Variable Pressure - Scanning Electron Microscopy (VP-SEM)

Variable Pressure (or Environmental) Scanning Electron Microscopy (VP-SEM) combined with Energy Dispersive X-ray Spectroscopy (EDS) is one of the most powerful methods for characterizing the sub-micron topography and chemical composition of uncoated samples. Terrestrially, VP-SEM is extensively used to non-destructively study geologic and manufactured materials with high spatial resolution (tens of nanometers) and large depth-of-field. An SEM offers a geologist a first survey of microscopic mineral phases via secondary electron imaging (SEI), which provides a topographic look at a sample, as well as backscattered electron (BEI) imaging, which contrasts the phases present based on their geochemistry (atomic number). A VP-SEM utilizes a gas in the sample chamber as a charge dissipation and signal amplification method, allowing analysis of a sample without preparation in the form of a conductive coating. A miniaturized VP-SEM operating in-situ on a lander or rover would be able to use the CO2-rich Martian atmosphere (e.g., Nier et al., 1976; Williams 2016) as an imaging medium for this purpose.
Adaptation of a VP-SEM for in-situ Mars surface studies will provide a new imaging capability (via SEI) that is at least an order of magnitude higher resolution than the Mars Hand Lens Imager (MAHLI) on the Mars Science Laboratory (Williams et al., 2015), and equal to or better than the achieved resolution of the Atomic Force Microscope on the Phoenix Mars lander (Pike et al., 2011). In addition, the MVP-SEM is capable of BSI and simultaneous chemical analysis of the imaged region. In this sense, the MVP-SEM can be regarded as an instrument suite that will provide a new set of information not achievable by any other instrument.

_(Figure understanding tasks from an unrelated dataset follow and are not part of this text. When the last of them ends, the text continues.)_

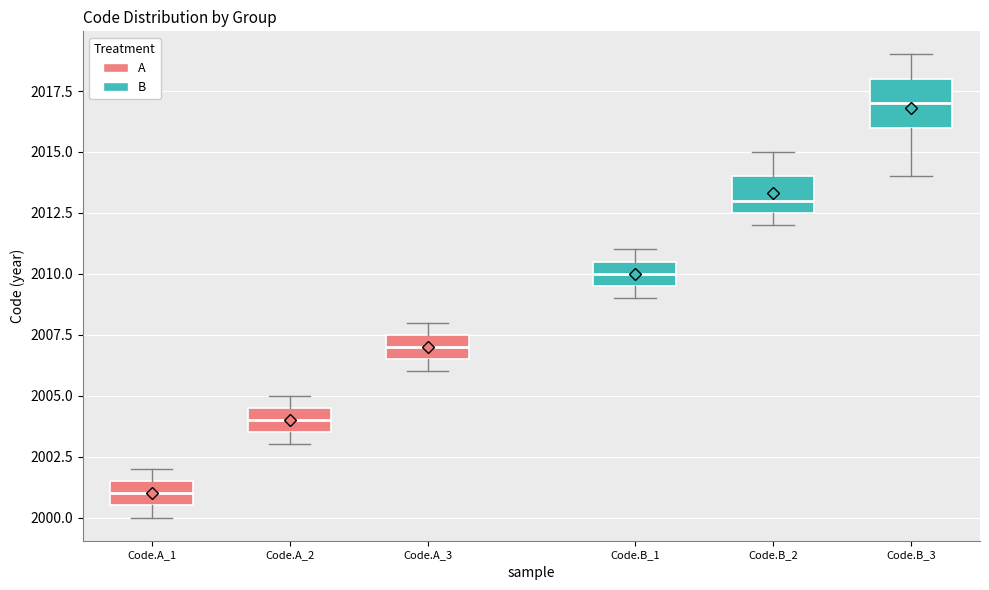

Reading left to right, transcribe this box plot: for each box, give where its median line is, the range the box spans, and where its two whiskers end, as read against the y-axis. The values are not printed on the chart, so give them approximately, as read against the axis.

Code.A_1: median 2001.0, box 2000.5 to 2001.5, whiskers 2000.0 to 2002.0
Code.A_2: median 2004.0, box 2003.5 to 2004.5, whiskers 2003.0 to 2005.0
Code.A_3: median 2007.0, box 2006.5 to 2007.5, whiskers 2006.0 to 2008.0
Code.B_1: median 2010.0, box 2009.5 to 2010.5, whiskers 2009.0 to 2011.0
Code.B_2: median 2013.0, box 2012.5 to 2014.0, whiskers 2012.0 to 2015.0
Code.B_3: median 2017.0, box 2016.0 to 2018.0, whiskers 2014.0 to 2019.0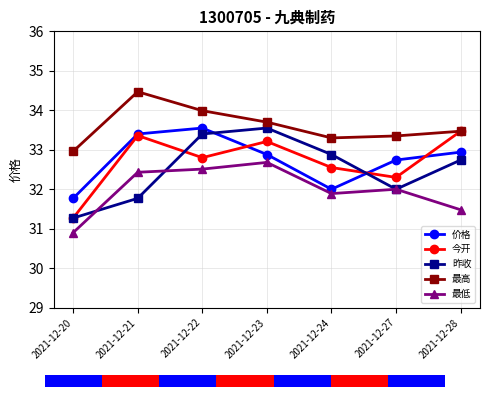

Reading left to right, what are all the values shown in this chart?

价格: 31.8	33.4	33.5	32.9	32.0	32.7	32.9
今开: 31.3	33.4	32.8	33.2	32.5	32.3	33.5
昨收: 31.3	31.8	33.4	33.5	32.9	32.0	32.7
最高: 33.0	34.5	34.0	33.7	33.3	33.4	33.5
最低: 30.9	32.4	32.5	32.7	31.9	32.0	31.5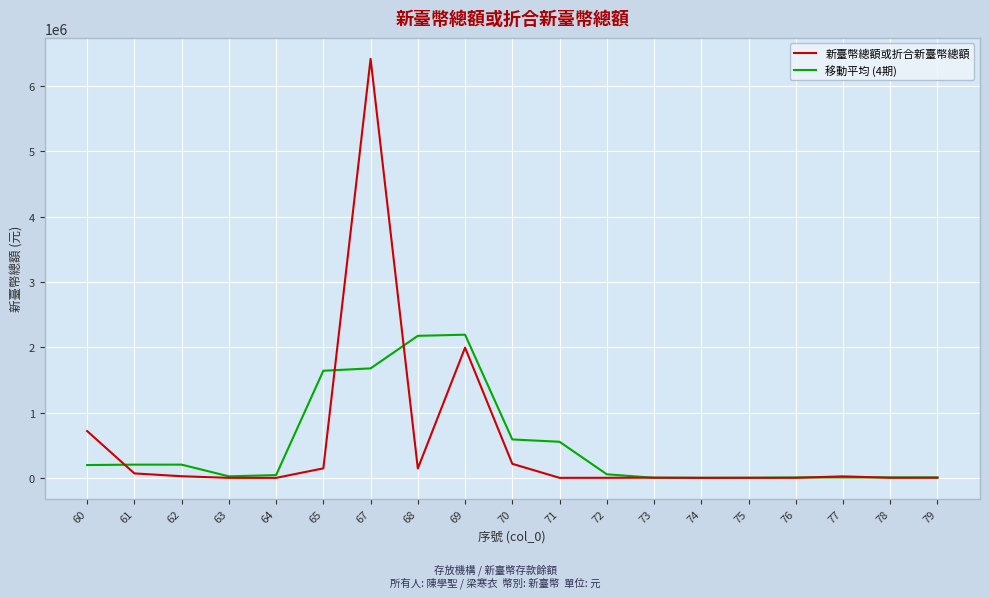

List the series in order of their peak value, lowest first.

移動平均 (4期), 新臺幣總額或折合新臺幣總額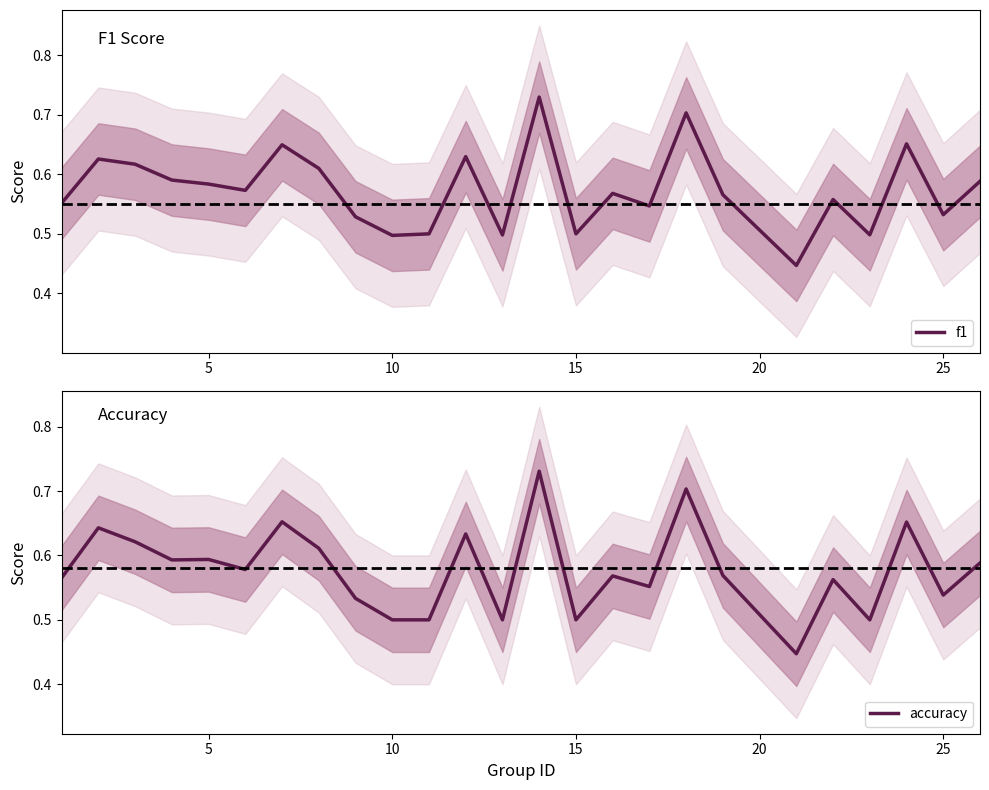

True or false: f1 has a value of 0.9 at 5.

False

The Miniaturized Variable Pressure Scanning Electron Microscope (MVP-SEM) was designed, built, and benchtop tested by a team at NASA’s Marshall Space Flight Center and Jet Propulsion Laboratory (JPL), Jacobs Space Exploration Group, Applied Physics Technologies, Inc. (AP-Tech), and Creare LLC, working with a team of technical and science collaborators. Benchtop testing was successful, proving concept feasibility. To date, the MVP-SEM has achieved an imaging resolution of <100 nm in the lab, and with continued optimization, even better performance (~50 nm resolution) is possible. Use in-situ on the lunar or other planetary surfaces would require some redesign to optimize instrument performance, but such an instrument would be equally useful.